THINGS TO DO
A) Summarize the account of the Atlas V launch carrying Cygnus in two sentences.
B) Carry the account of the Atlas V launch carrying Cygnus forward from the fairing separation.

TEXT UNDER STUDY
AV-070 ignited its Russian-built RD-180 main engine at T-2.7 seconds, allowing for a brief period of thrust build-up and monitoring before Atlas V was committed to flight by releasing the hold-down system. The 59-meter tall rocket began rising from its launch pad at 15:11:26 UTC with a thrust of 390 metric ton force, balancing in a perfectly vertical posture for the first 18 seconds of the flight before initiating its pitch and roll program.

Burning 1,150 Kilograms of Kerosene and Liquid Oxygen per second, the two-chamber RD-180 gimbaled to put Atlas V on its planned 44.4-degree flight azimuth, departing to the north-east on a coast-hugging trajectory before crossing the Atlantic Ocean. At the moment of liftoff, the Space Station was 400 Kilometers above the English Channel.

Atlas V pushed through the sound barrier one minute and 23 seconds into the flight and passed the area of Maximum Dynamic Pressure eleven seconds later. While the first stage was still firing at full throttle, Centaur prepared for its role in the mission by pressurizing its reaction control system and chilling down its main engine.

Photo: NASA TV

Thrust on the RD-180 engine was gradually reduced in the last seconds of its burn to limit acceleration on the vehicle to 5Gs. BECO – Booster Engine Cutoff was called four minutes and 15 seconds into the flight after a nominal performance by the first stage, burning 284 metric tons of propellants over the course of its burn. Six seconds after cutoff, separation charges were fired and the 32.5-meter long first stage pulled away from Centaur with solid-fueled retrorockets.

As the first stage dropped away, Centaur immediately purged its attitude control thrusters and initiated the pre-start sequence on the RL-10C engine prior to firing up at T+4 minutes and 31 seconds, soaring to 11,200 Kilogram-force of thrust to push Cygnus into orbit. Seven seconds after Centaur ignition, the two 14-meter long fairing halves split open and fell away – revealing the Cygnus spacecraft for the rest of its ride after departing the dense layers of the atmosphere where aerodynamic forces could hurt the delicate spacecraft structure.

Dataset entries
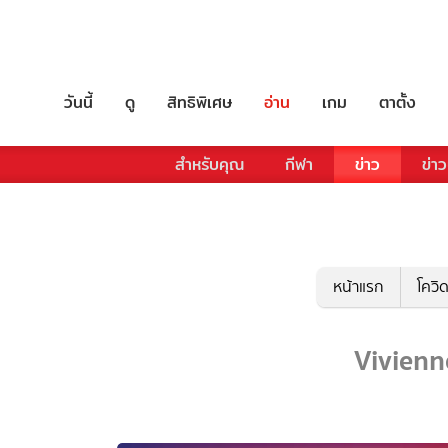
วันนี้
ดู
สิทธิพิเศษ
อ่าน
เกม
ตาตั้ง
สำหรับคุณ
กีฬา
ข่าว
ข่าว
หน้าแรก
โควิ
Vivienne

ANSWERS BY ITEM NUMBER
A) Atlas V lifted off at 15:11:26 UTC on its RD-180 engine, headed north-east on a 44.4-degree azimuth, broke the sound barrier and shut down its first stage four minutes and 15 seconds into the flight. The first stage then separated, Centaur fired its RL-10C engine at T+4 minutes and 31 seconds to push Cygnus into orbit, and the fairing halves fell away seven seconds later.

B)
Over the initial portion of Centaur’s planned 13-minute and 42-second burn, the upper stage held a slightly pitched-up attitude to reach the desired altitude and then pitch down to accelerate to orbital velocity, injecting Cygnus into the target circular orbit with a single burn instead of a more complex two-burn profile.

Centaur finished its burn 18 minutes and 13 seconds into the mission, beginning a brief re-orientation and stabilization period to set up for the release of the Cygnus spacecraft. The S.S. John Glenn was sent on its way at 21 minutes mission elapsed time, achieving an orbit of 227.4 by 230.0 Kilometers, 51.62° – right on target per the requirements for the mission.

Photo: NASA (File)

Drifting away from Centaur, Cygnus immediately began stabilizing its orientation and establishing contact with Mission Control in Dulles, Virginia through NASA’s Tracking and Data Relay Satellite System. A series of checks will be run to ensure Cygnus is in good shape before commands will be sent around 100 minutes into the mission to unfurl the two circular Ultra-Flex solar arrays, clearing the way for a series of elaborate orbit-raising maneuvers to position Cygnus for Saturday’s rendezvous.

For the Centaur Upper Stage, the mission was to continue toward a 10.7-second retrograde deorbit burn 48 minutes and 30 seconds into the flight to enter a sub-orbital arc toward a fiery demise. Impact of any surviving components of the Centaur was planned 67 minutes after launch south of Tasmania.

Tuesday’s launch marked the 71st Atlas V launch, the 36th to fly in the basic 401 configuration and the third mission of the workhorse in 2017. It was the 653rd flight of a vehicle named Atlas in a program dating back to the early days of U.S. space flight.

For United Launch Alliance, a slight lull in launch activity lies ahead with the next scheduled launch set for August 3 using an Atlas V rocket to lift a Tracking and Data Relay Satellite to orbit for NASA followed less than two weeks later by a clandestine satellite delivery for the NRO from Vandenberg Air Force Base, also using Atlas V.